Required work
From the entries below, reproduce exactly the line containing "right ankle: (129, 414)", the line containing "left ear: (423, 141)", and every line in between, with nothing added.
───── Supplied entries
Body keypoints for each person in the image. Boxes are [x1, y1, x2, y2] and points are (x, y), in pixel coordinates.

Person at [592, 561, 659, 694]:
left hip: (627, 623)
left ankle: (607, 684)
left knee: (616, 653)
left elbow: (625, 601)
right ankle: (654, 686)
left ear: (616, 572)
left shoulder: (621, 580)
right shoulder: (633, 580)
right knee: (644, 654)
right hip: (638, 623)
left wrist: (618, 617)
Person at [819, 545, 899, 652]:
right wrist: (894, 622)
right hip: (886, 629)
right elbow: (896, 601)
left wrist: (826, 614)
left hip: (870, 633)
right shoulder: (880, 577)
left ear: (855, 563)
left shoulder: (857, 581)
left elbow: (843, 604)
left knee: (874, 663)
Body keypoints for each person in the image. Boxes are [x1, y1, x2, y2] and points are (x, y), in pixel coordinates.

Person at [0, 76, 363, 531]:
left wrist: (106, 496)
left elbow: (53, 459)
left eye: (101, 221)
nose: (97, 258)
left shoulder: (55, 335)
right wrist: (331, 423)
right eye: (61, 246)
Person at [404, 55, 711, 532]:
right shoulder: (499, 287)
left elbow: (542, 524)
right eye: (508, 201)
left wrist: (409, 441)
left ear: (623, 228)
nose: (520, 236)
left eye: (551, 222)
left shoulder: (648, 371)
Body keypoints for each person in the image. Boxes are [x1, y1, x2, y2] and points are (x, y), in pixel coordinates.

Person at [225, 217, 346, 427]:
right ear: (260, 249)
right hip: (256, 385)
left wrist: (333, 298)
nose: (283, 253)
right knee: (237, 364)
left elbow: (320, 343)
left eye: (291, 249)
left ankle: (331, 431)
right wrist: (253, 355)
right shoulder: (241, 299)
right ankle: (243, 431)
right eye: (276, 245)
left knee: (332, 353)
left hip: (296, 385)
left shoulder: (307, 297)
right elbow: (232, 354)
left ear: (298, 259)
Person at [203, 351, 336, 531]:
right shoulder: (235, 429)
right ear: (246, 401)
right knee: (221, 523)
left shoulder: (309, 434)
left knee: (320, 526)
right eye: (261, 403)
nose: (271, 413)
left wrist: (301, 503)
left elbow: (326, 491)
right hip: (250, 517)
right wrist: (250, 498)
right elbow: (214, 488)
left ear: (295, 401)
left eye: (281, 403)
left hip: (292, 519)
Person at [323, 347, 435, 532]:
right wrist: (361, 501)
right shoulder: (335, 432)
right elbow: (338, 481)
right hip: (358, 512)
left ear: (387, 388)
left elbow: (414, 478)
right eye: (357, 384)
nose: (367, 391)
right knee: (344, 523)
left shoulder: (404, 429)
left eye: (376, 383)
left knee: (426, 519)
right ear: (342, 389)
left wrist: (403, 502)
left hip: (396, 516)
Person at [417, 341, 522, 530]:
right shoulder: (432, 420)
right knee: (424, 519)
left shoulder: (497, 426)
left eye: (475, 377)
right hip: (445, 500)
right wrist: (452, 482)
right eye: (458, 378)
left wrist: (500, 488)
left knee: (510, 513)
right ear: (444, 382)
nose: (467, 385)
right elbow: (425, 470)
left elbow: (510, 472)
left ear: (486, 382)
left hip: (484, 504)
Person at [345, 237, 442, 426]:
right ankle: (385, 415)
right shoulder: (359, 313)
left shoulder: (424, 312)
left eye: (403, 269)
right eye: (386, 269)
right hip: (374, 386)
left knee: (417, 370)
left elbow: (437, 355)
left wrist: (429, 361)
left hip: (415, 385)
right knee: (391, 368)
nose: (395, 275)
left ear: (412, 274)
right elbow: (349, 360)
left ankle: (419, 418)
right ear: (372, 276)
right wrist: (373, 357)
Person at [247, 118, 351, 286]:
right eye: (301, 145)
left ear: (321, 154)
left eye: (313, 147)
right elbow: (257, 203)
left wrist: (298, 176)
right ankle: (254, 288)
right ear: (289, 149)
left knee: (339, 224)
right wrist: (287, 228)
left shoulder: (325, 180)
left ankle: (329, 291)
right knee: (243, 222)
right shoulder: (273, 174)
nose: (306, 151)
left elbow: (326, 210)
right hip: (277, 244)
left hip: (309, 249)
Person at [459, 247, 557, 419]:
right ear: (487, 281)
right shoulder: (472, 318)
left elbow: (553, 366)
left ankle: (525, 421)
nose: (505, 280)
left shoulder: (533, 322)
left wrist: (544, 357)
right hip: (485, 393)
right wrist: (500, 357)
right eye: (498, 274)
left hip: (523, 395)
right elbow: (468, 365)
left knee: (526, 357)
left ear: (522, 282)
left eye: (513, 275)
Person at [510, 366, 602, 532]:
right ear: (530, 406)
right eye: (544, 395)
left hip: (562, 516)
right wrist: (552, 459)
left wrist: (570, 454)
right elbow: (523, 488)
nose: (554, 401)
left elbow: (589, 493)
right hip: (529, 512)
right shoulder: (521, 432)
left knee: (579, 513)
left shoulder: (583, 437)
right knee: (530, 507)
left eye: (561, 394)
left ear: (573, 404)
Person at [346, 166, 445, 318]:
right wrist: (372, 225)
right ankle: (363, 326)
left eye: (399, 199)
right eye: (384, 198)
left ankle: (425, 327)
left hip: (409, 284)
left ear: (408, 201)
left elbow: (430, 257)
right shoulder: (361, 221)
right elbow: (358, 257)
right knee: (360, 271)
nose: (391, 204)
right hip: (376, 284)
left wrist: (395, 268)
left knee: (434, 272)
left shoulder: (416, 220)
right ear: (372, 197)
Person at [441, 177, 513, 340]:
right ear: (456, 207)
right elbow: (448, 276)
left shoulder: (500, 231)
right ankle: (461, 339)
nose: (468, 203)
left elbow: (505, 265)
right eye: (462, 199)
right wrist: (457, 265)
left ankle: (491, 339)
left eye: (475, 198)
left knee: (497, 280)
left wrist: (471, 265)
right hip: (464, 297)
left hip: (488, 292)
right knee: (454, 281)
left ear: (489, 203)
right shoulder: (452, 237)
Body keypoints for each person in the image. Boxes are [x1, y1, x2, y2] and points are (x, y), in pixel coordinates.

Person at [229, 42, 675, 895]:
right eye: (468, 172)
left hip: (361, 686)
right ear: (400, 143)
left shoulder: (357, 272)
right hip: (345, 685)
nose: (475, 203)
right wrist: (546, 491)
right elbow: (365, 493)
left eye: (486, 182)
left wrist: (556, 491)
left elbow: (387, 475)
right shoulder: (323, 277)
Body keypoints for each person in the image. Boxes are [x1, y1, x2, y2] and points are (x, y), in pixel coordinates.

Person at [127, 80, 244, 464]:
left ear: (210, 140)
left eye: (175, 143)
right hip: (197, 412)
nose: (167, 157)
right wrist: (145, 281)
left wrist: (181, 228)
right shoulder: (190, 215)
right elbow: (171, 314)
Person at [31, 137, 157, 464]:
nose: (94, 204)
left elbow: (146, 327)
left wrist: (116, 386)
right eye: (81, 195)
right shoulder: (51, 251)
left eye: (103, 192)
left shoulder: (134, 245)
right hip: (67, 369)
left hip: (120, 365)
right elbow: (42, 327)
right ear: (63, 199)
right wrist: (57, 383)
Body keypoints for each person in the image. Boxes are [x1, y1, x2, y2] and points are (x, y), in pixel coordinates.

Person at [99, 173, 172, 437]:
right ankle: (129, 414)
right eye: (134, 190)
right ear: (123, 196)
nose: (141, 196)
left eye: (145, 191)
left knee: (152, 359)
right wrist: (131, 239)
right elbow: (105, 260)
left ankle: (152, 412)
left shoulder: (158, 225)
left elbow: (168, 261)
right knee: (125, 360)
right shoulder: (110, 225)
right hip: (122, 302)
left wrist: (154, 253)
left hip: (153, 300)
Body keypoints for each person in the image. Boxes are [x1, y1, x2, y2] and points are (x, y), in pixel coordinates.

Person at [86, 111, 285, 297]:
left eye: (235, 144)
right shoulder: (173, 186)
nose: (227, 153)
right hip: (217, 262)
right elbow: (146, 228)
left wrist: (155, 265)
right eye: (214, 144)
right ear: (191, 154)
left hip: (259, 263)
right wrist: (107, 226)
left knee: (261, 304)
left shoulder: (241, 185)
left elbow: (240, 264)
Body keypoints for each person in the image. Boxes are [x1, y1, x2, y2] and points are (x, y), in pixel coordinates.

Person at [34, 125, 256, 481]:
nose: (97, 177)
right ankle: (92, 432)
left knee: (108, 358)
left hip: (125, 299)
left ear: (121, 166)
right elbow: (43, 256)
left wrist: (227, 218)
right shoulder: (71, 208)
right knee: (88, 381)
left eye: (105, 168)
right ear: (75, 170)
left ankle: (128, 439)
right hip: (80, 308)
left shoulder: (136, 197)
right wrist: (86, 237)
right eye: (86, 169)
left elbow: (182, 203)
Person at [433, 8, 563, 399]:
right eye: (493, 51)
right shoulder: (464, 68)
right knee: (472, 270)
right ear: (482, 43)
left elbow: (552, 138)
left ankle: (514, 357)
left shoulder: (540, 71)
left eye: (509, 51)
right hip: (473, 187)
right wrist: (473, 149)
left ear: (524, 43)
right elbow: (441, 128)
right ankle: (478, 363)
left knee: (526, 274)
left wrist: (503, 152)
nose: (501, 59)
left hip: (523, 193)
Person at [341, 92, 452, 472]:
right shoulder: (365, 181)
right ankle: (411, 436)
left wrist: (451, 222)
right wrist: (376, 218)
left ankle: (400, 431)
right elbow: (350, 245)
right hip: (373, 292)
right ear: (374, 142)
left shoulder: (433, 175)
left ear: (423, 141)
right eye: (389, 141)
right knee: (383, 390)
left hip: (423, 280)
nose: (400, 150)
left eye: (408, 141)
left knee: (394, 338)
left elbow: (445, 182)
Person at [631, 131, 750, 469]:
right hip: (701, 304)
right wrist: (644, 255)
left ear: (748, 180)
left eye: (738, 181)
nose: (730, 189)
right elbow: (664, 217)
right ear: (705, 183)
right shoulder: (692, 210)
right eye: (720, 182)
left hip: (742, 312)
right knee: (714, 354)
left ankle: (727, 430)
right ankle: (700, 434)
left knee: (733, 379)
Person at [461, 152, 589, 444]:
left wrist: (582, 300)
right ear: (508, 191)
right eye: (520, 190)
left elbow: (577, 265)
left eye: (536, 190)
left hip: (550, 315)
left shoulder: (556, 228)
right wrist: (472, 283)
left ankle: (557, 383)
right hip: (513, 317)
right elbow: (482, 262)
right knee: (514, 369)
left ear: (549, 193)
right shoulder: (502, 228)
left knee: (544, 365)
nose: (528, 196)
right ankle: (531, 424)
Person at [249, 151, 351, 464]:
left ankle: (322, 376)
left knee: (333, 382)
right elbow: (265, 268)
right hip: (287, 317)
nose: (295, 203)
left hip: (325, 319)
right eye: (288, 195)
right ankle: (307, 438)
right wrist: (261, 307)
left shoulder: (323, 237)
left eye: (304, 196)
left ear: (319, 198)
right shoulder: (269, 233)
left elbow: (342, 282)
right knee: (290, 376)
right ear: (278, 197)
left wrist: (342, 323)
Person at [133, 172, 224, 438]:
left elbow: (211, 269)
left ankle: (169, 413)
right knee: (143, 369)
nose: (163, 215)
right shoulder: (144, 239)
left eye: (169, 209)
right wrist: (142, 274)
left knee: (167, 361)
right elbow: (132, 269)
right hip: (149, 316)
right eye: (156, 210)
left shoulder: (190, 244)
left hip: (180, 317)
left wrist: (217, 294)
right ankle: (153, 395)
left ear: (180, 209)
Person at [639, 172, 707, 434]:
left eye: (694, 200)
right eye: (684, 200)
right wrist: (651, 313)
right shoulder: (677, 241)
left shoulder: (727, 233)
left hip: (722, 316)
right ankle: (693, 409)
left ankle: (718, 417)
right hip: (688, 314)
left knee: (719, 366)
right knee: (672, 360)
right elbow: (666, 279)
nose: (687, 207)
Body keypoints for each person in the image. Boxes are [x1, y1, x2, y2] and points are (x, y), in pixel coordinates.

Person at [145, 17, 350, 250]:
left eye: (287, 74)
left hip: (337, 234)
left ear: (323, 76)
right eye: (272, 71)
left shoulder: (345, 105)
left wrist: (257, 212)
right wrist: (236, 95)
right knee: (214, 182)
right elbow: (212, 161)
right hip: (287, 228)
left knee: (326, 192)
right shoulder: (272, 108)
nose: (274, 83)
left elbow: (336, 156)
──────────
Solved problem
right ankle: (129, 414)
right eye: (134, 190)
right ear: (123, 196)
nose: (141, 196)
left eye: (145, 191)
left knee: (152, 359)
right wrist: (131, 239)
right elbow: (105, 260)
left ankle: (152, 412)
left shoulder: (158, 225)
left elbow: (168, 261)
right knee: (125, 360)
right shoulder: (110, 225)
right hip: (122, 302)
left wrist: (154, 253)
left hip: (153, 300)
Body keypoints for each person in the image. Boxes are [x1, y1, x2, y2] and points are (x, y), in pixel coordinates.

Person at [86, 111, 285, 297]:
left eye: (235, 144)
right shoulder: (173, 186)
nose: (227, 153)
right hip: (217, 262)
right elbow: (146, 228)
left wrist: (155, 265)
right eye: (214, 144)
right ear: (191, 154)
left hip: (259, 263)
right wrist: (107, 226)
left knee: (261, 304)
left shoulder: (241, 185)
left elbow: (240, 264)
Body keypoints for each person in the image. Boxes are [x1, y1, x2, y2] and points are (x, y), in pixel coordinates.

Person at [34, 125, 256, 481]:
nose: (97, 177)
right ankle: (92, 432)
left knee: (108, 358)
left hip: (125, 299)
left ear: (121, 166)
right elbow: (43, 256)
left wrist: (227, 218)
right shoulder: (71, 208)
right knee: (88, 381)
left eye: (105, 168)
right ear: (75, 170)
left ankle: (128, 439)
right hip: (80, 308)
left shoulder: (136, 197)
right wrist: (86, 237)
right eye: (86, 169)
left elbow: (182, 203)
Person at [433, 8, 563, 399]:
right eye: (493, 51)
right shoulder: (464, 68)
right knee: (472, 270)
right ear: (482, 43)
left elbow: (552, 138)
left ankle: (514, 357)
left shoulder: (540, 71)
left eye: (509, 51)
right hip: (473, 187)
right wrist: (473, 149)
left ear: (524, 43)
right elbow: (441, 128)
right ankle: (478, 363)
left knee: (526, 274)
left wrist: (503, 152)
nose: (501, 59)
left hip: (523, 193)
Person at [341, 92, 452, 472]:
right shoulder: (365, 181)
right ankle: (411, 436)
left wrist: (451, 222)
right wrist: (376, 218)
left ankle: (400, 431)
right elbow: (350, 245)
right hip: (373, 292)
right ear: (374, 142)
left shoulder: (433, 175)
left ear: (423, 141)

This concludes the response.